Jim McKenzie, Ucore president and CEO, says the company will drill the zone aggressively this year, with infill and stepout holes. Drilling is aimed at testing the extension of the high-grade mineralization at depth and along strike.

Ucore’s drill results from I&L appear to correlate well with those of Newmont’s 1970 drill program on the zone.

Another area that warrants drilling is the downward projection of the mineralized pipe structure around the Ross Adams mine, however, the program would likely require some rehabilitation of underground workings to establish drill stations.

Prospector Dotson claims to have identified the pipe structure in a creek near sea level, well below the past workings.

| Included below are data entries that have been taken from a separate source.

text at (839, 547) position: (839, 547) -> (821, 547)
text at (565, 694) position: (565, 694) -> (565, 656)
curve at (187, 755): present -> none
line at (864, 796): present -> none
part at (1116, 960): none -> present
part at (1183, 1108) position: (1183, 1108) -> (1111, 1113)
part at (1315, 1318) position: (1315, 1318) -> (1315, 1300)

Additionally, the mineralized envelope around the old mine workings presents a potential target. Unmined mineralization — falling below the reported historic cutoff grade of 0.5% U3O8 — remains as a halo flanking the mined material. One historic report discusses a zone of “fringe ore” with about 1 million contained pounds of yellowcake in material grading 0.27% U3O8.

“If things go according to plan, we hope to be drilling inside the mine (this year),” McKenzie says.

A recent airborne radiometric survey over the property also returned several significant anomalies for investigation.

Looking at a location map for Bokan Mountain — on a sparsely populated, isolated island in southeastern Alaska — one gets the impression that remoteness and infrastructure challenges could be an issue.

But a recent visit to the project dispells some of these concerns. The project is accessed by a short flight on a de Havilland Beaver floatplane from the town of Ketchikan. A floating lodge moored in the western arm of Kendrick Bay

–previously used as a tourist fishing/

outfitting facility — serves as a more than sufficient self-contained exploration camp for Ucore’s current crew. A planned land-based camp will accommodate the anticipated increase in exploration and development staff.

The project enjoys a well-maintained and permitted mine-era road network — courtesy of Newmont’s work 40 years ago, along with later maintenance by Dotson. Vehicles can access the main portions of project, near tidewater and shipping channels. Additionally, the two underground mine haulage levels appear to be in good condition.

This all plays into Ucore’s development plans. With delineation of sufficient high-grade uranium ore in the past workings and at I&L — it envisages a potential direct-shipping sc
enario within three to five years, with no on-site processing necessary.

Ucore says it has had nothing but positive input from the locals for putting a mine into production. The nearby community of Ketchikan, with a population of 18,000, has a largely seasonal economy as a port-of-call in the Alaskan cruise ship industry for roughly three months every summer. About 10 years ago, a pulp and paper mill — a major employer in the town — shut down.

So Dotson and Ucore may not be the only ones eager to see his uranium claims resume production.